- _PROVIDED MATERIAL_
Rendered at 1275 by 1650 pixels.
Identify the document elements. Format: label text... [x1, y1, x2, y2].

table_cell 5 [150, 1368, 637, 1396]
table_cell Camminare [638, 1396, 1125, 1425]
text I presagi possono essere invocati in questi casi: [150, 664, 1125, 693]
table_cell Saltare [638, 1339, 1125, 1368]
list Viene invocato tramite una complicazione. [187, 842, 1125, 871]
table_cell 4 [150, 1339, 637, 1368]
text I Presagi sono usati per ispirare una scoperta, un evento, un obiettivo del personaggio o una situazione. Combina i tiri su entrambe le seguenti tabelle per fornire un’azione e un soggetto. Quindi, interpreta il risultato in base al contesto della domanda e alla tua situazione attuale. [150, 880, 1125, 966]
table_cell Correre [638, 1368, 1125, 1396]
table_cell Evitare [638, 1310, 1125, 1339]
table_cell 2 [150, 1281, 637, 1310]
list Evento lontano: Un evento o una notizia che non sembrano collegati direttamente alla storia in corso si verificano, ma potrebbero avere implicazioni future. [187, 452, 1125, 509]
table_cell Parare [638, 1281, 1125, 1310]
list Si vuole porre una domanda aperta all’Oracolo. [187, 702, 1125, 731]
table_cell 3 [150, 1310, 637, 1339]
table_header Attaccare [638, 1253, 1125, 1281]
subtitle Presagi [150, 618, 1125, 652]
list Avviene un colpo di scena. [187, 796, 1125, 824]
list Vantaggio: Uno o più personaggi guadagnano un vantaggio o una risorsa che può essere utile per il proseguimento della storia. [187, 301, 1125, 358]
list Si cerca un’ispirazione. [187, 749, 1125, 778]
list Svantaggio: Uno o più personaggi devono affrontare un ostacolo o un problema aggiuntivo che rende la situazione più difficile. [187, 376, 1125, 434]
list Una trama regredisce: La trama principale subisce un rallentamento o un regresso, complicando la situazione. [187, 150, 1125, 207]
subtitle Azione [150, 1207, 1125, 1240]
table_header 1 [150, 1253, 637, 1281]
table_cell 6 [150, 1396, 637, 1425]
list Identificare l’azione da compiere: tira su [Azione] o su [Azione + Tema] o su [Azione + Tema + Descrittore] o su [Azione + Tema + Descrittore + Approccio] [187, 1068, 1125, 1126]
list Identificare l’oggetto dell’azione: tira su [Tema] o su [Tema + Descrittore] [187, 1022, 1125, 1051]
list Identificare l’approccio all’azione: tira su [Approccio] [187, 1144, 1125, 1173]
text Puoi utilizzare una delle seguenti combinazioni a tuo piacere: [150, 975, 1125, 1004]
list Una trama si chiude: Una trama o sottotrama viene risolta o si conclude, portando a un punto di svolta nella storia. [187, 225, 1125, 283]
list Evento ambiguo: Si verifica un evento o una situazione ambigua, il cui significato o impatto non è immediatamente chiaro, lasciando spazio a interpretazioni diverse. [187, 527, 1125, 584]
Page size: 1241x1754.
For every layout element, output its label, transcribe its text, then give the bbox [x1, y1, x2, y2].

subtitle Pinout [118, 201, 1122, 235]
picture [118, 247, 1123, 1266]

- _EXERCISE DESCRIPTION_
Reproduce all of the material above with every occurrence of "Oracolo" changed to "Destino". Leave everything else as it is.

- _PROBLEM SOLUTION_
Rendered at 1275 by 1650 pixels.
Identify the document elements. Format: label text... [x1, y1, x2, y2].

table_cell 5 [150, 1368, 637, 1396]
table_cell Camminare [638, 1396, 1125, 1425]
text I presagi possono essere invocati in questi casi: [150, 664, 1125, 693]
table_cell Saltare [638, 1339, 1125, 1368]
list Viene invocato tramite una complicazione. [187, 842, 1125, 871]
table_cell 4 [150, 1339, 637, 1368]
text I Presagi sono usati per ispirare una scoperta, un evento, un obiettivo del personaggio o una situazione. Combina i tiri su entrambe le seguenti tabelle per fornire un’azione e un soggetto. Quindi, interpreta il risultato in base al contesto della domanda e alla tua situazione attuale. [150, 880, 1125, 966]
table_cell Correre [638, 1368, 1125, 1396]
table_cell Evitare [638, 1310, 1125, 1339]
table_cell 2 [150, 1281, 637, 1310]
list Evento lontano: Un evento o una notizia che non sembrano collegati direttamente alla storia in corso si verificano, ma potrebbero avere implicazioni future. [187, 452, 1125, 509]
table_cell Parare [638, 1281, 1125, 1310]
list Si vuole porre una domanda aperta all’Destino. [187, 702, 1125, 731]
table_cell 3 [150, 1310, 637, 1339]
table_header Attaccare [638, 1253, 1125, 1281]
subtitle Presagi [150, 618, 1125, 652]
list Avviene un colpo di scena. [187, 796, 1125, 824]
list Vantaggio: Uno o più personaggi guadagnano un vantaggio o una risorsa che può essere utile per il proseguimento della storia. [187, 301, 1125, 358]
list Si cerca un’ispirazione. [187, 749, 1125, 778]
list Svantaggio: Uno o più personaggi devono affrontare un ostacolo o un problema aggiuntivo che rende la situazione più difficile. [187, 376, 1125, 434]
list Una trama regredisce: La trama principale subisce un rallentamento o un regresso, complicando la situazione. [187, 150, 1125, 207]
subtitle Azione [150, 1207, 1125, 1240]
table_header 1 [150, 1253, 637, 1281]
table_cell 6 [150, 1396, 637, 1425]
list Identificare l’azione da compiere: tira su [Azione] o su [Azione + Tema] o su [Azione + Tema + Descrittore] o su [Azione + Tema + Descrittore + Approccio] [187, 1068, 1125, 1126]
list Identificare l’oggetto dell’azione: tira su [Tema] o su [Tema + Descrittore] [187, 1022, 1125, 1051]
list Identificare l’approccio all’azione: tira su [Approccio] [187, 1144, 1125, 1173]
text Puoi utilizzare una delle seguenti combinazioni a tuo piacere: [150, 975, 1125, 1004]
list Una trama si chiude: Una trama o sottotrama viene risolta o si conclude, portando a un punto di svolta nella storia. [187, 225, 1125, 283]
list Evento ambiguo: Si verifica un evento o una situazione ambigua, il cui significato o impatto non è immediatamente chiaro, lasciando spazio a interpretazioni diverse. [187, 527, 1125, 584]
Page size: 1241x1754.
For every layout element, output its label, transcribe its text, then give the bbox [x1, y1, x2, y2].

subtitle Pinout [118, 201, 1122, 235]
picture [118, 247, 1123, 1266]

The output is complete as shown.